Because marijuana is still illegal on a federal basis, the U.S. Department of Justice has, in the past, threatened punitive action against physicians for recommending it. Although physicians are not allowed to prescribe marijuana because of its Schedule I status, U.S. courts have regarded a physician’s recommendation as being legally equivalent. After California became the first state to deal with medical marijuana issues and allow it in 1996, DEA agents raided hospices and confiscated marijuana terminal cancer patients were using to alleviate their pain.
This issue was actually addressed in a 2005 U.S. Supreme Court decision, Gonzales v. Raich, which ruled that the federal government had the power to prohibit a person from using personally homegrown marijuana for his or her own medical needs despite its legalization for this use in the person’s state.
Despite this legal ruling, in 2009 Attorney General Eric Holder used these words to describe the approach of the U.S. Justice Department: “It will not be a priority to use federal resources to prosecute patients with serious illnesses or their caregivers who are complying with state laws on medical marijuana…” As a result, in “medical marijuana” states, no DEA raids on patients or threatening of physicians have occurred in recent years.
For the moment this appears to leave physicians safe to legally recommend and patients to use medical marijuana in a number of states. As long as the federal restrictions remain on the books, however, the advent of a new administration in less than two years could mean the end of this protection.
The U.S. Congress has historically been less willing than individual states have been to deal with medical marijuana issues, but this has recently begun to change. In December of 2014, Congress passed a law prohibiting the DEA (within the DOJ) from using any taxpayer funds “to prevent such States from implementing their own State laws that authorize the use, distribution, possession, or cultivation of medical marijuana.”

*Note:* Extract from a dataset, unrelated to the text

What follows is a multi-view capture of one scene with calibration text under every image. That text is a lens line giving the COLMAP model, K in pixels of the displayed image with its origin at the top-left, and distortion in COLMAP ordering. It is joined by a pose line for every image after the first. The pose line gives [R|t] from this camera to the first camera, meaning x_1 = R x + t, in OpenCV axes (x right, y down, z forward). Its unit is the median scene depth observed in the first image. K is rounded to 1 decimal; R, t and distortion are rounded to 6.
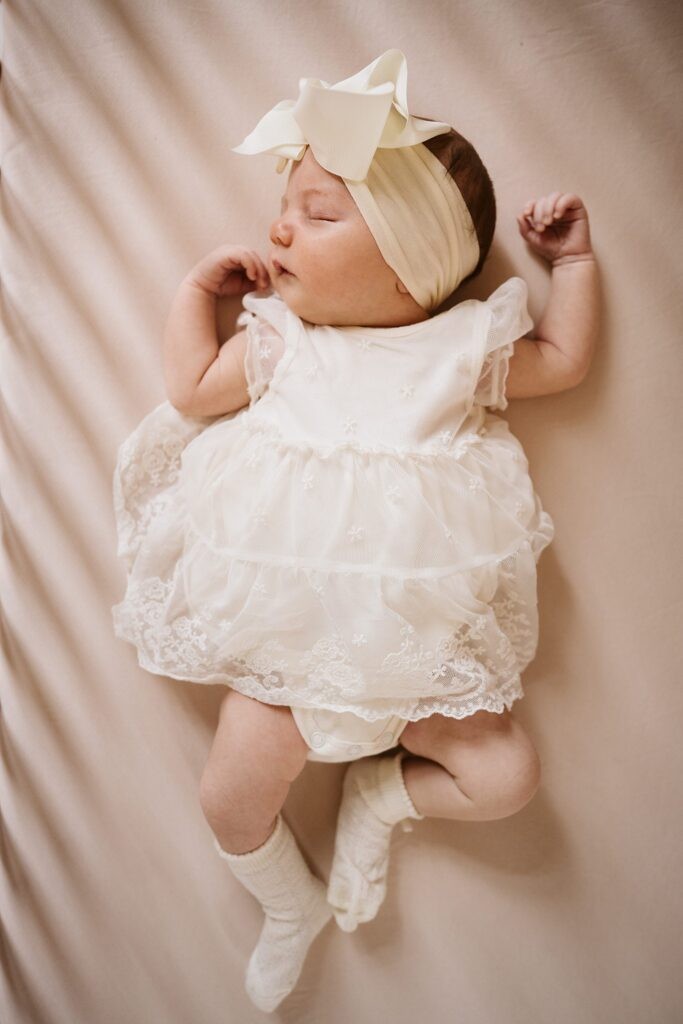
lens RADIAL K [[956.6, 0, 362.8], [0, 956.6, 517.0], [0, 0, 1]] dist [-0.000973, 0.000000]
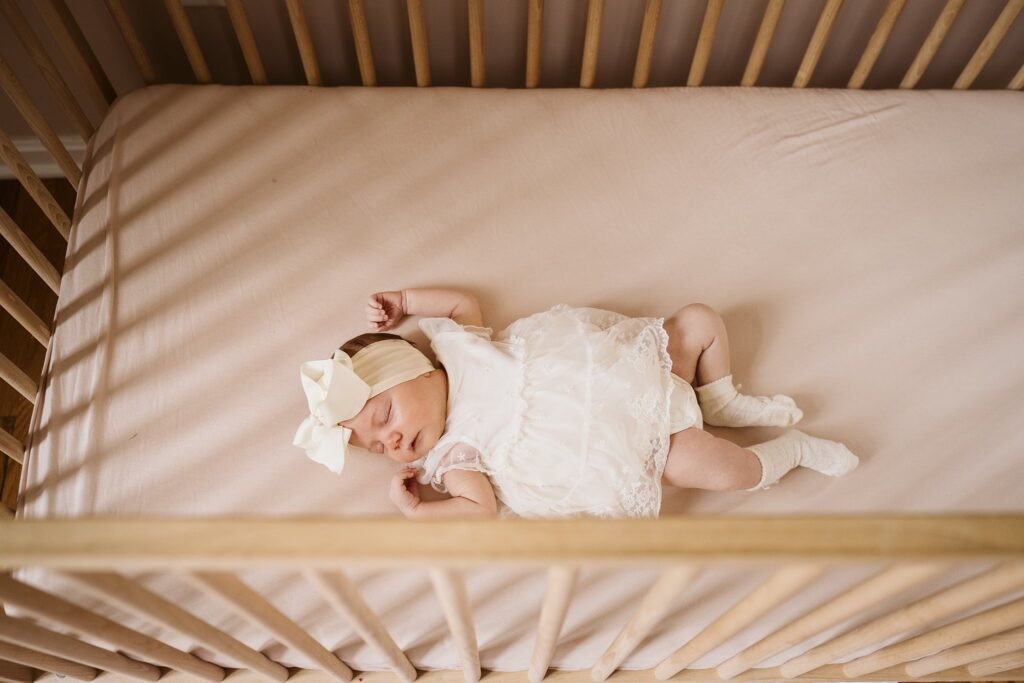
lens RADIAL K [[956.6, 0, 516.5], [0, 956.6, 344.9], [0, 0, 1]] dist [-0.000973, 0.000000]
pose [[-0.016059, -0.917528, 0.397346, -0.597849], [0.999802, -0.010071, 0.017152, -0.103390], [-0.011736, 0.397543, 0.917509, -0.622649]]
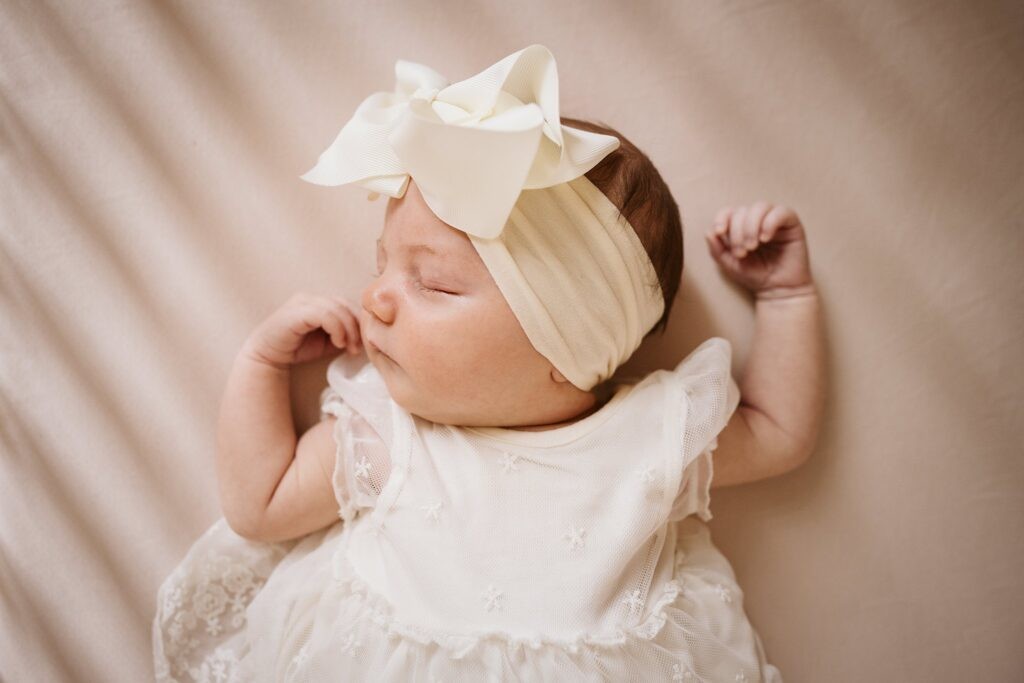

Although the newly introduced bill would resolve this legal dilemma, its prospects for being enacted into law at this time are not clear. The politics of this issue are unpredictable, given the alliance between liberal and libertarian groups and the vicissitudes of public opinion. What does seem clear is that the question is no longer whether state and/or federal laws regarding marijuana will be liberalized, but rather how far the new laws will go and what the pace of change will be.
To serve the best interests of our patients as well as protect ourselves, physicians need, at least, to be aware of these legal and legislative developments around medical marijuana issues. Some may choose, as I have done, to become more actively involved in making recommendations for changes in the law.
Others will explore its clinical usefulness for their patients. Hopefully, research restrictions will be in fact be relaxed, as has been proposed in the newly introduced bill, so that this process may move ahead based more on evidence and less on biases.